### WHAT YOU ARE ASKED TO DO
Can you output the records below exactly as they are written?

RECORD EXTRACTS section start

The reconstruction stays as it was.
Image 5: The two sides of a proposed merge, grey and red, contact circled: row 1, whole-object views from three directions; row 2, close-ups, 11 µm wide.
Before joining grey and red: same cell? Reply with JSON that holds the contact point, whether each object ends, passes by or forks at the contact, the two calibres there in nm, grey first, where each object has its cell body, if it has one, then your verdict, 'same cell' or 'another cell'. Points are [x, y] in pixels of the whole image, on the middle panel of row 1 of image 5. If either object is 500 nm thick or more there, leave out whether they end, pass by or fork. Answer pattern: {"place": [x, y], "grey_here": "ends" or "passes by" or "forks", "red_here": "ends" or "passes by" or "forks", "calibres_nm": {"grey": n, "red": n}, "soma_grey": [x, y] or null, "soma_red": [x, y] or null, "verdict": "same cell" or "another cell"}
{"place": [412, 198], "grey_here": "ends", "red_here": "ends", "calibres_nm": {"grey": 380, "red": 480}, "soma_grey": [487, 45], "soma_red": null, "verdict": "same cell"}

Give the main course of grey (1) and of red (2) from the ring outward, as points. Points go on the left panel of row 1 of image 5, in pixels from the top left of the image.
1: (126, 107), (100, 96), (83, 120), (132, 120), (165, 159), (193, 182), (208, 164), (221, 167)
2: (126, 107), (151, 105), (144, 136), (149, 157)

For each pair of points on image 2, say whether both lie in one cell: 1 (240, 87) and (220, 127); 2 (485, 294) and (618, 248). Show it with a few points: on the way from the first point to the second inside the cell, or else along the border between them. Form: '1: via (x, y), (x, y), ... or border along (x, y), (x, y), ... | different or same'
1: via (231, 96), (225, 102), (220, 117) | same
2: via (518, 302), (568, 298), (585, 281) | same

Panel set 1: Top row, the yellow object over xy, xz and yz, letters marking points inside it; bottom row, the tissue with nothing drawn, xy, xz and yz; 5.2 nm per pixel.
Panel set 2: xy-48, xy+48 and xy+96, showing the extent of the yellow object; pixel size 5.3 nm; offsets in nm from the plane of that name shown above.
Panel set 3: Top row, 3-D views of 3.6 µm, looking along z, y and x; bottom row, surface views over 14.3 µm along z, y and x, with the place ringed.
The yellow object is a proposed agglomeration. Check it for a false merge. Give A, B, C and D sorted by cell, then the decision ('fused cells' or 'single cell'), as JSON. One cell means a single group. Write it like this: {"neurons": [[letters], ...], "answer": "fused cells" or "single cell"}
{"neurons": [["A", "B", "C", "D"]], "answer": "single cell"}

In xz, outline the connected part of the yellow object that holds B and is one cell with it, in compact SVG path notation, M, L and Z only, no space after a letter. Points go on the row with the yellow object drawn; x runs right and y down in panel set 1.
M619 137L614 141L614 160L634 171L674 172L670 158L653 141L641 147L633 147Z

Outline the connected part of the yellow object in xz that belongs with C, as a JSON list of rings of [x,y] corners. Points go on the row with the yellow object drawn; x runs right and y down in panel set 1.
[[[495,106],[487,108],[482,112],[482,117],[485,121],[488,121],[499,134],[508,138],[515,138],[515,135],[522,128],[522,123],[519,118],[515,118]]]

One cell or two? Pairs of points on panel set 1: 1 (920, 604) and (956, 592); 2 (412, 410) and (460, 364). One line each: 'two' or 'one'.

RECORD EXTRACTS section end

### OUTPUT OF THE TASK
The reconstruction stays as it was.
Image 5: The two sides of a proposed merge, grey and red, contact circled: row 1, whole-object views from three directions; row 2, close-ups, 11 µm wide.
Before joining grey and red: same cell? Reply with JSON that holds the contact point, whether each object ends, passes by or forks at the contact, the two calibres there in nm, grey first, where each object has its cell body, if it has one, then your verdict, 'same cell' or 'another cell'. Points are [x, y] in pixels of the whole image, on the middle panel of row 1 of image 5. If either object is 500 nm thick or more there, leave out whether they end, pass by or fork. Answer pattern: {"place": [x, y], "grey_here": "ends" or "passes by" or "forks", "red_here": "ends" or "passes by" or "forks", "calibres_nm": {"grey": n, "red": n}, "soma_grey": [x, y] or null, "soma_red": [x, y] or null, "verdict": "same cell" or "another cell"}
{"place": [412, 198], "grey_here": "ends", "red_here": "ends", "calibres_nm": {"grey": 380, "red": 480}, "soma_grey": [487, 45], "soma_red": null, "verdict": "same cell"}

Give the main course of grey (1) and of red (2) from the ring outward, as points. Points go on the left panel of row 1 of image 5, in pixels from the top left of the image.
1: (126, 107), (100, 96), (83, 120), (132, 120), (165, 159), (193, 182), (208, 164), (221, 167)
2: (126, 107), (151, 105), (144, 136), (149, 157)

For each pair of points on image 2, say whether both lie in one cell: 1 (240, 87) and (220, 127); 2 (485, 294) and (618, 248). Show it with a few points: on the way from the first point to the second inside the cell, or else along the border between them. Form: '1: via (x, y), (x, y), ... or border along (x, y), (x, y), ... | different or same'
1: via (231, 96), (225, 102), (220, 117) | same
2: via (518, 302), (568, 298), (585, 281) | same

Panel set 1: Top row, the yellow object over xy, xz and yz, letters marking points inside it; bottom row, the tissue with nothing drawn, xy, xz and yz; 5.2 nm per pixel.
Panel set 2: xy-48, xy+48 and xy+96, showing the extent of the yellow object; pixel size 5.3 nm; offsets in nm from the plane of that name shown above.
Panel set 3: Top row, 3-D views of 3.6 µm, looking along z, y and x; bottom row, surface views over 14.3 µm along z, y and x, with the place ringed.
The yellow object is a proposed agglomeration. Check it for a false merge. Give A, B, C and D sorted by cell, then the decision ('fused cells' or 'single cell'), as JSON. One cell means a single group. Write it like this: {"neurons": [[letters], ...], "answer": "fused cells" or "single cell"}
{"neurons": [["A", "B", "C", "D"]], "answer": "single cell"}

In xz, outline the connected part of the yellow object that holds B and is one cell with it, in compact SVG path notation, M, L and Z only, no space after a letter. Points go on the row with the yellow object drawn; x runs right and y down in panel set 1.
M619 137L614 141L614 160L634 171L674 172L670 158L653 141L641 147L633 147Z

Outline the connected part of the yellow object in xz that belongs with C, as a JSON list of rings of [x,y] corners. Points go on the row with the yellow object drawn; x runs right and y down in panel set 1.
[[[495,106],[487,108],[482,112],[482,117],[485,121],[488,121],[499,134],[508,138],[515,138],[515,135],[522,128],[522,123],[519,118],[515,118]]]

One cell or two? Pairs of points on panel set 1: 1 (920, 604) and (956, 592); 2 (412, 410) and (460, 364). One line each: 'two' or 'one'.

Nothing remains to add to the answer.